But this was worth watching and very interesting - women talking about this very subject.

ABC IView - Q&A


  1. I know what you are saying Jodie there is so much going in in our world at the moment. Keeping pace with the rest of the universe, the pressure, will it ever end. xxx

    1. Yes Rae, that's true. This subject seems to keep popping up in conversation lately, it must mean its more than me thinking about it.

  2. I will probably throw a spanner into the works ....... I had/have it all. I had the perfect working life. It followed a perfect path and I made it to the top in my field. I got married. I got divorced. I then had the perfect child - I planned to fall pregnant on the at a certain time on a certain day to ensure a boy in January and I got just that - love the billings method. Did this at 35 and fell pregnant first try. I then got married and scored 3 step children a year later. When my son was at school I returned to Uni as I had always wanted a degree and became a teacher. Perfect hours to fit in with my child and doing something that I love. I did get it all and everyday I am grateful that women in this country have the right to have it all. Sure there were some hiccups along the way but that is life. My step daughter is now following in my footsteps and going along the same path to ensure she has it all as well. I just keep telling her women can have it all. Take every opportunity and run with it as it may not come your way again - this is a motto I followed.

◆ Apply what you read:
• A. Quote the comments on women having it all word for word, taking everything from "ABC IView - Q&A" down to "thinking about it.".
• B. In the comments on women having it all, list every phrase in which the word "perfect" describes something.

◆ Extracted data entries:
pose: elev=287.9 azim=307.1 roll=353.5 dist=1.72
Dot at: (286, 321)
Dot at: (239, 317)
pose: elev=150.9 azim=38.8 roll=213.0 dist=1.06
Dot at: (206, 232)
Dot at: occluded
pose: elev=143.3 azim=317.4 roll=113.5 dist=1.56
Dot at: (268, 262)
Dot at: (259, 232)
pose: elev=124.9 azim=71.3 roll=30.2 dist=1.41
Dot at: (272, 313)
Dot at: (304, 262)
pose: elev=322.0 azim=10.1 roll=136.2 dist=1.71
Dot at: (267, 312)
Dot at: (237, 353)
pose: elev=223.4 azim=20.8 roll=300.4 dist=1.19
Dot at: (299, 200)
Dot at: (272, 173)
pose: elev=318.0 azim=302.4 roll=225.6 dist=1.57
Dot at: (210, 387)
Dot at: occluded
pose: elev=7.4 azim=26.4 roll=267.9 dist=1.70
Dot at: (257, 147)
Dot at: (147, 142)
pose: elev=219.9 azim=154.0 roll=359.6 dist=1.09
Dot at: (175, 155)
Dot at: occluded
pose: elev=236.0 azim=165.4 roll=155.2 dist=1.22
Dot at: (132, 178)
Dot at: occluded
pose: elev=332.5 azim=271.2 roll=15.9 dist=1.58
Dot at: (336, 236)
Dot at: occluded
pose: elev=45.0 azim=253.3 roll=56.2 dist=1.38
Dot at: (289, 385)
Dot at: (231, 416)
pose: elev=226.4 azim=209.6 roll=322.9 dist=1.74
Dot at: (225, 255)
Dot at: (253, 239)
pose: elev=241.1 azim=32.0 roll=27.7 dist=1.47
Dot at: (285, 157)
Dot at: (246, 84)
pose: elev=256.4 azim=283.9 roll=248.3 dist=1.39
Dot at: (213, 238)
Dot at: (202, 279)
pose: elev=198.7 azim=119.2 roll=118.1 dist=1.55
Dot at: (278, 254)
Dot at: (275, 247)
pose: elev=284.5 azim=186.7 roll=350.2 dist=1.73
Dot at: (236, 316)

◆ Answers to the exercise:
• A.
ABC IView - Q&A


  1. I know what you are saying Jodie there is so much going in in our world at the moment. Keeping pace with the rest of the universe, the pressure, will it ever end. xxx

    1. Yes Rae, that's true. This subject seems to keep popping up in conversation lately, it must mean its more than me thinking about it.

• B.
- perfect working life
- perfect path
- perfect child
- Perfect hours